New research shows $260 billion of all outstanding Australian bank loans, or 22% of bank lending, is to sectors that carry a high risk of impacting nature.

The research by Ernst & Young Australia, commissioned by the Australian Conservation Foundation, shows livestock agriculture, which holds $47bn of outstanding loans from leading Australian banks, is the subsector responsible for the biggest impact on nature.

Property, resources and energy were also identified as sectors with high impact on nature.

The research sets out six legacy banking practices that act as barriers to protecting and restoring nature and identifies ten actions banks can take now to make their lending practices consistent with the UN Global Biodiversity Framework. Four such actions are to:

  • Set science-based targets for reducing nature impact.
  • Adopt no deforestation policies in line with global best practice voluntary commitments.
  • Incorporate ecosystem services into land valuations to avoid perverse incentives.
  • Apply nature risk and opportunity frameworks to bank operations and value chains.

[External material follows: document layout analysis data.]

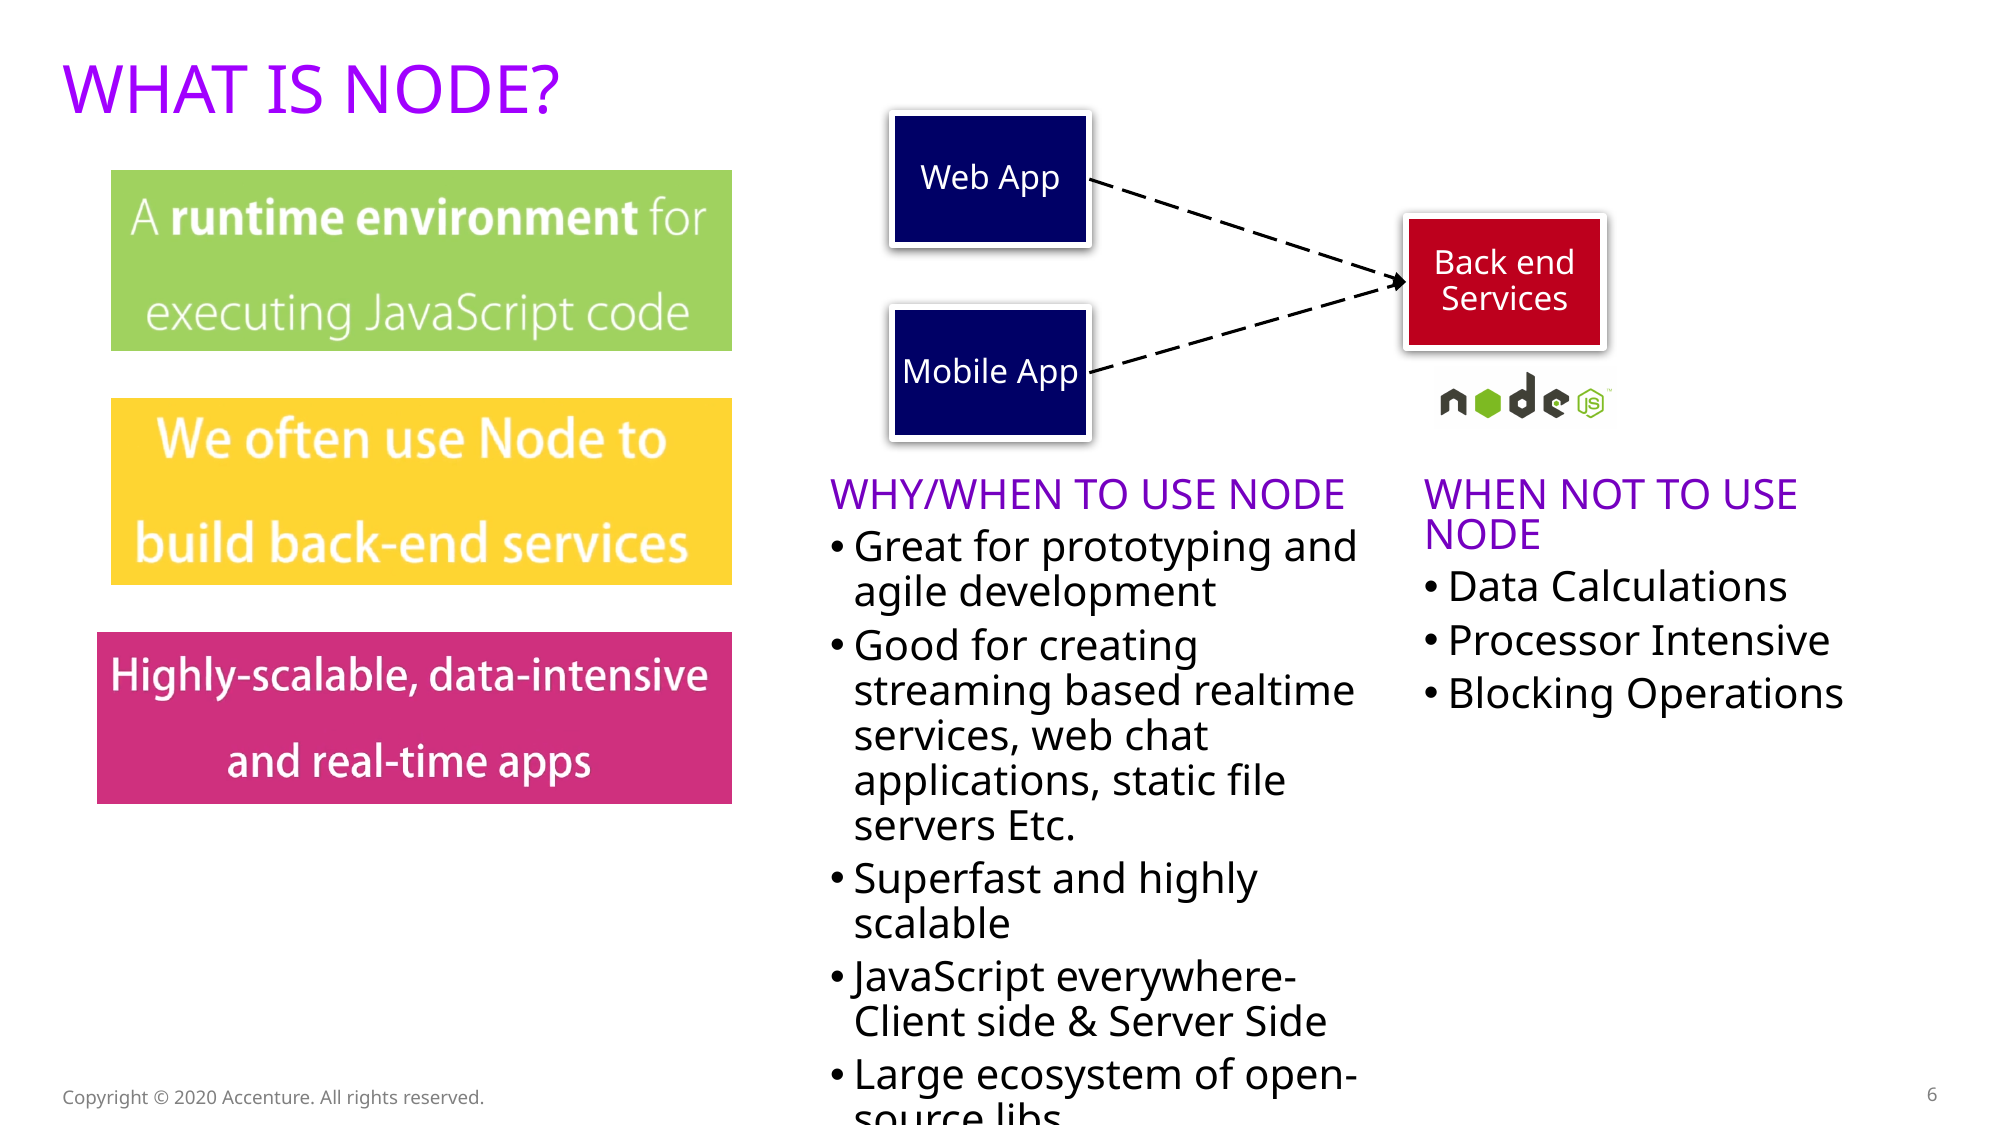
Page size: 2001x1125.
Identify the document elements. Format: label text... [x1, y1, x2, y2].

title What is node? [62, 62, 1938, 211]
picture [97, 632, 732, 804]
text_box WHEN NOT to use node Data Calculations Processor Intensive Blocking Operations [1423, 477, 1926, 959]
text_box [1089, 179, 1407, 281]
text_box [1089, 281, 1407, 373]
text_box Mobile App [891, 306, 1090, 439]
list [1434, 366, 1617, 429]
picture [111, 398, 732, 585]
text_box Back end Services [1407, 216, 1604, 348]
text_box Why/WHEN to use node Great for prototyping and agile development Good for creating streaming based realtime services, web chat applications, static file servers Etc. Superfast and highly scalable JavaScript everywhere- Client side & Server Side Large ecosystem of open-source libs [829, 477, 1406, 1125]
picture [111, 170, 732, 351]
text_box Web App [891, 113, 1090, 245]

Report author, EY Australia’s Climate Change and Sustainability Partner, Emma Herd, said:

“Nature and biodiversity risks are increasingly becoming part of the risk landscape for finance, as global commitments consolidate and national regulatory settings tighten. There are also significant opportunities for banks which act now to establish strong approaches to nature risk management and work with their clients to deliver rich biodiversity outcomes for Australia.”

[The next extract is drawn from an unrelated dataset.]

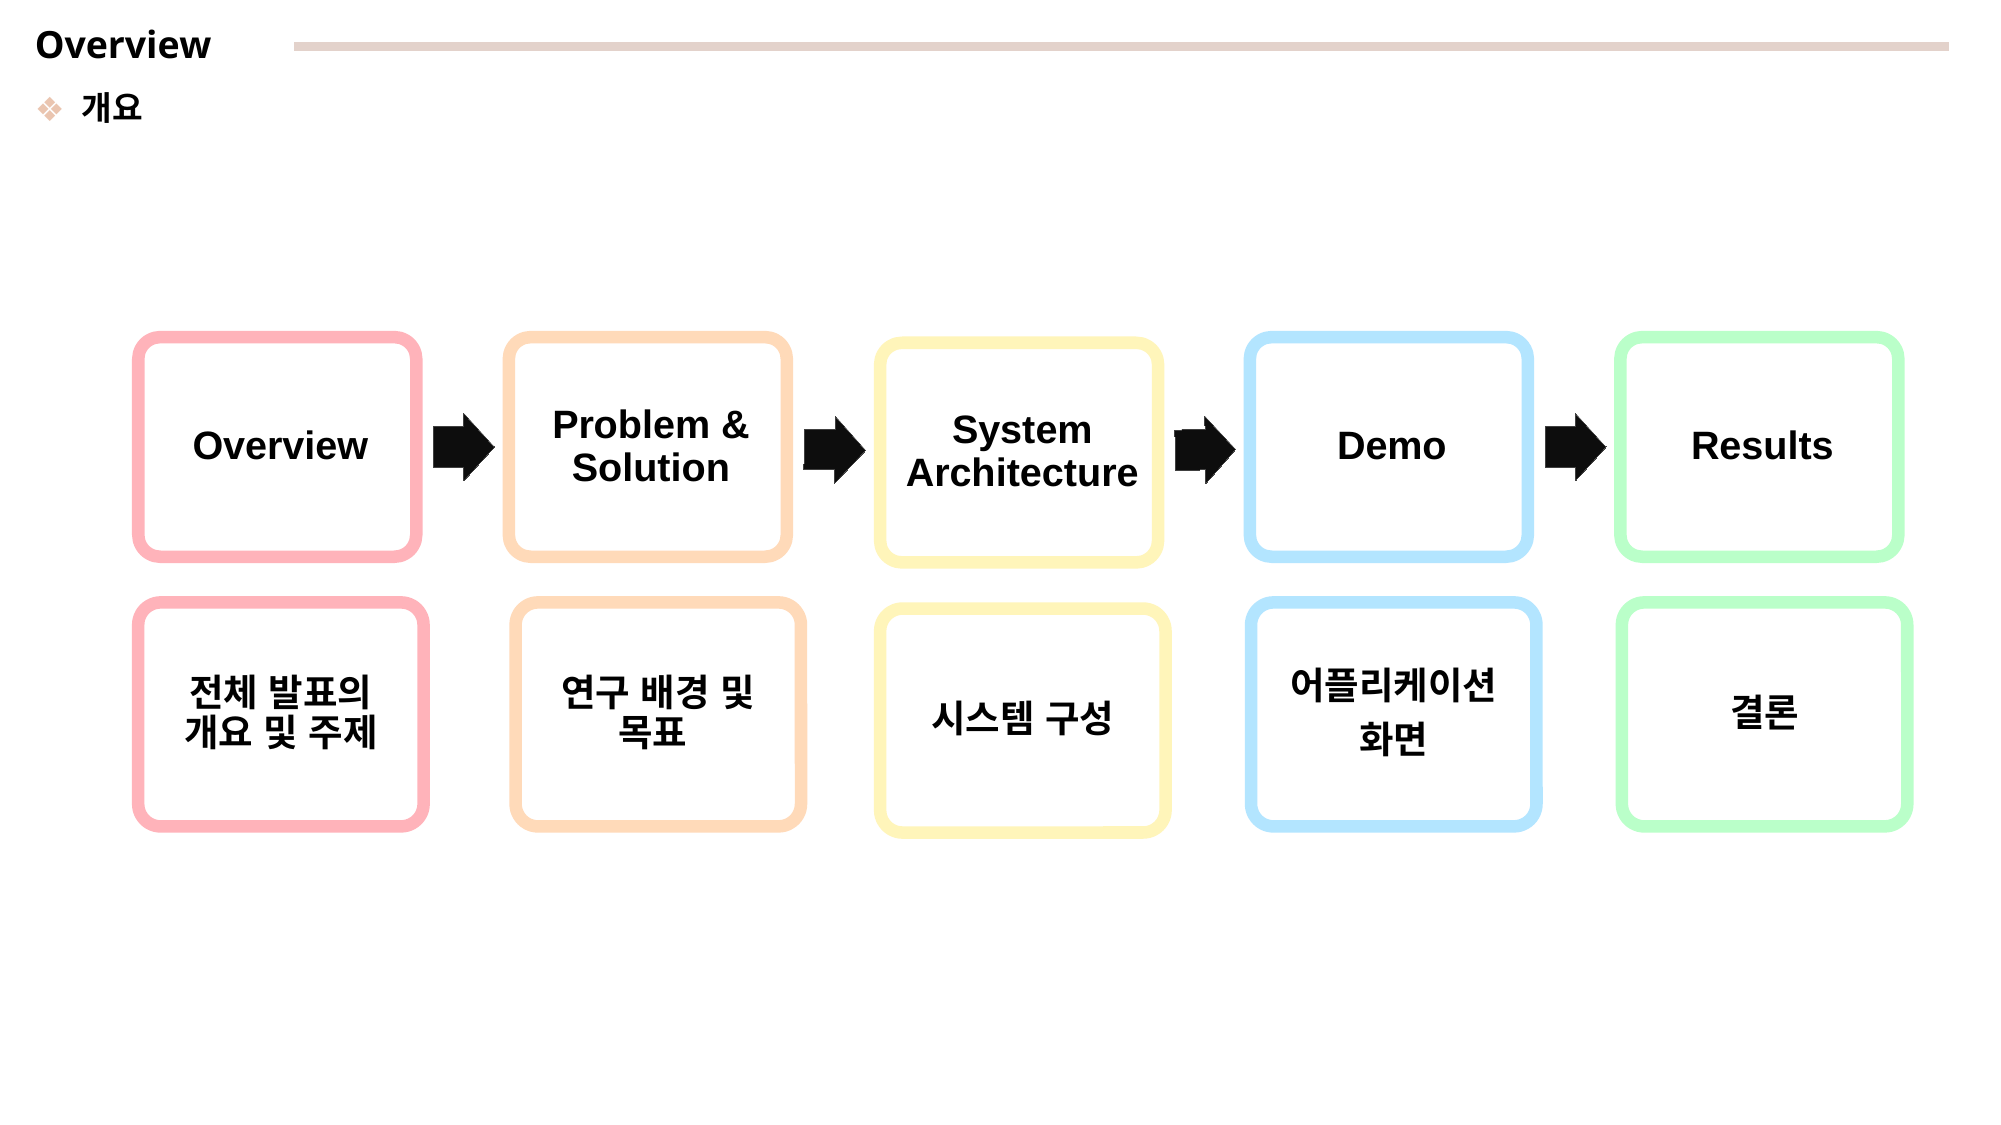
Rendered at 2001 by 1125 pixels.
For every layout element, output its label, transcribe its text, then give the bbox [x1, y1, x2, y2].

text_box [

The Australian Conservation Foundation’s Corporate Campaigner, Jonathan Moylan, said:

“Australia is a global leader in mammal extinctions and a significant proportion of bank lending is to sectors that have a high impact on nature, so banks have serious clout when it comes to halting and reversing nature damage.

“Financial institutions and governments have strong reasons to act, given the economy’s dependence on nature and the fact that 75% of land and 66% of marine environments have been significantly altered by human activity.

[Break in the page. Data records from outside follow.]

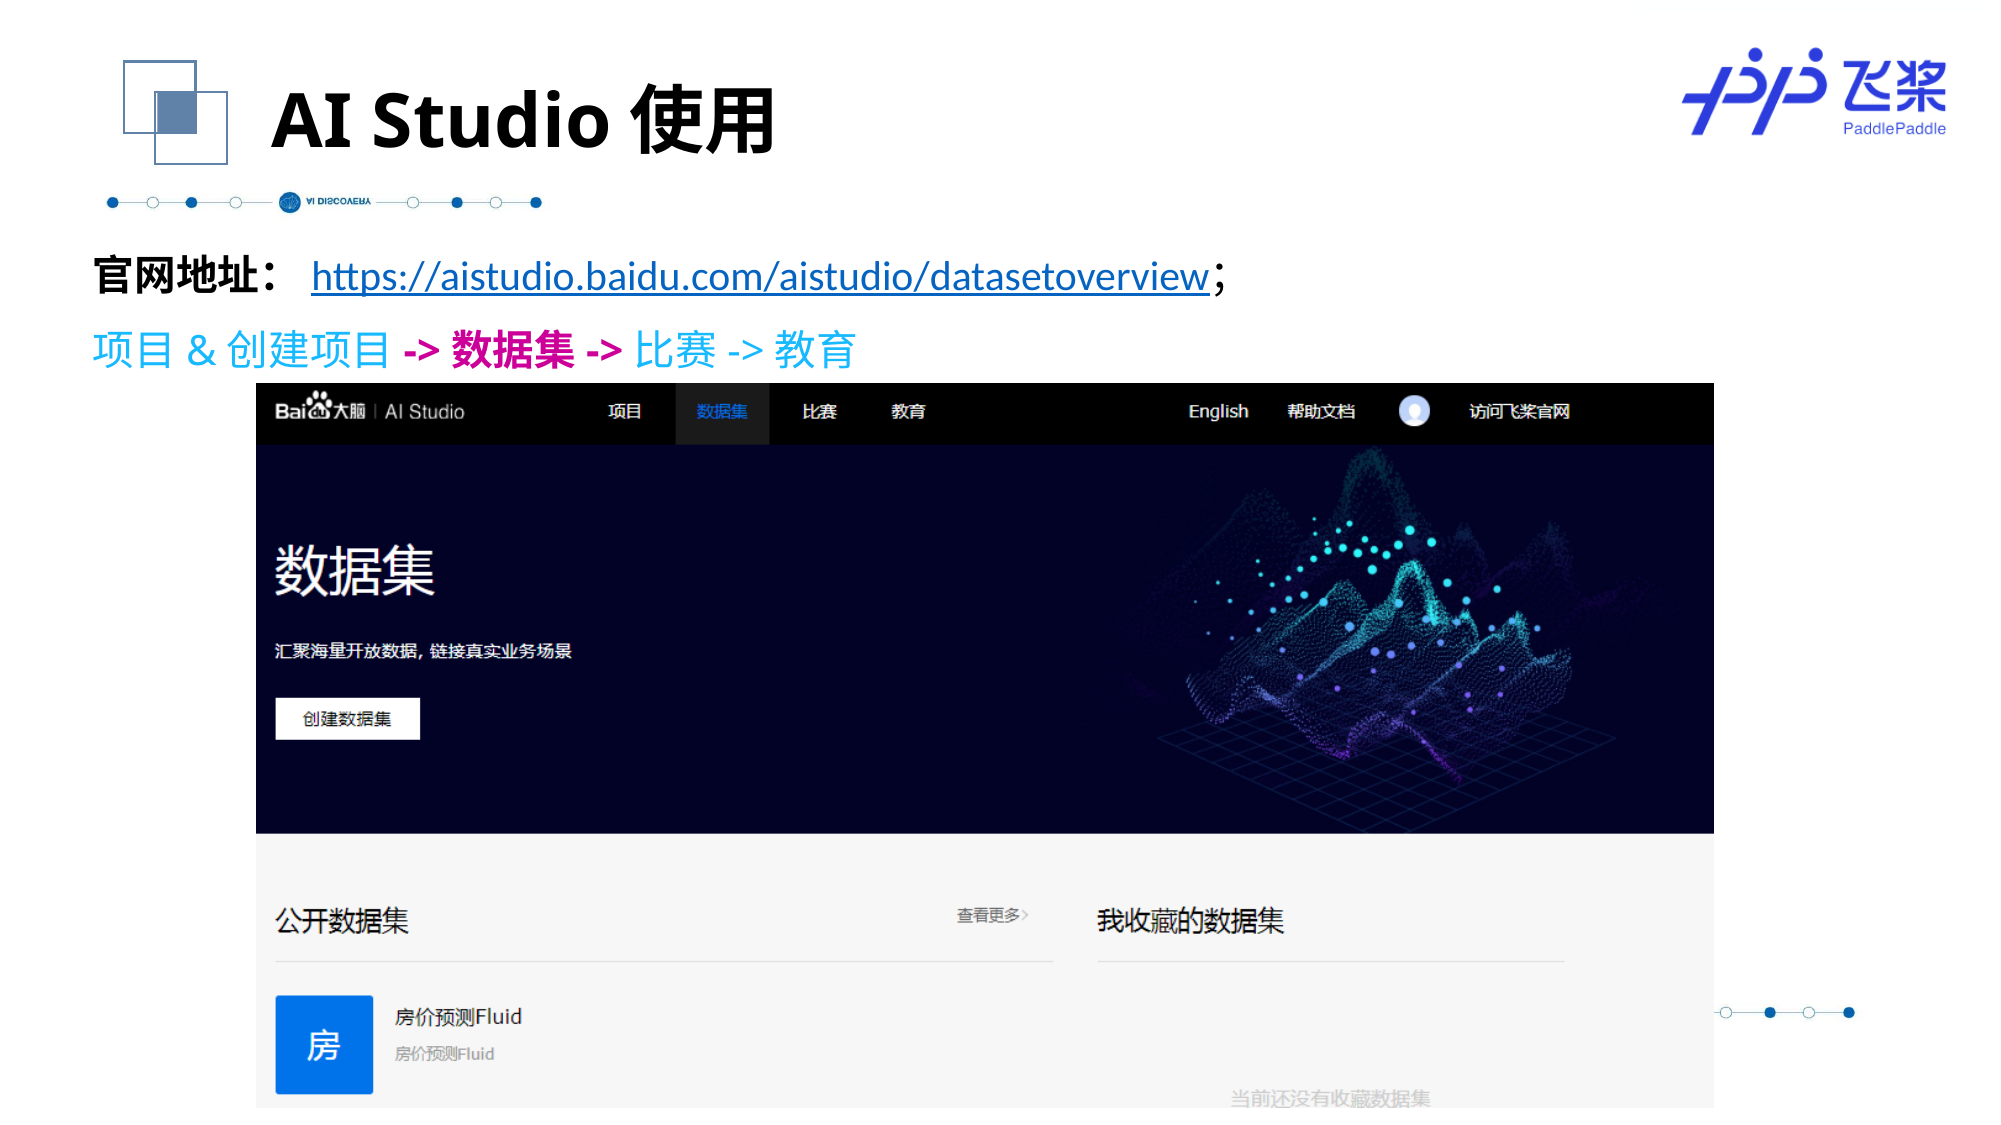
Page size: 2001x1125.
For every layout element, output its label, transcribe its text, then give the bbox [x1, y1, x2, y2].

picture [256, 383, 1863, 1108]
text_box AI Studio使用 [256, 65, 1138, 170]
text_box 官网地址：https://aistudio.baidu.com/aistudio/datasetoverview； 项目&创建项目->数据集->比赛->教育 [18, 216, 1772, 382]
picture [95, 180, 550, 216]
picture [1635, 0, 1988, 173]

“Farmers who promote the long-term resilience of their farms and landscapes – by taking actions like retaining biodiversity corridors, planting shelter belts and fencing off creeks and paddock trees – are not rewarded by legacy valuation methods. This is because vegetated land is considered to have less worth, despite the ecosystem services nature provides.

“This has led to a situation where property developers are incentivised to buy land, clear it and sell it at a much higher price, causing long-term damage to biodiversity and agricultural productivity.

“By recognising the value of nature in land valuation, banks can remove this perverse incentive and reduce the trade-offs for farmers who are trying to do the right thing.”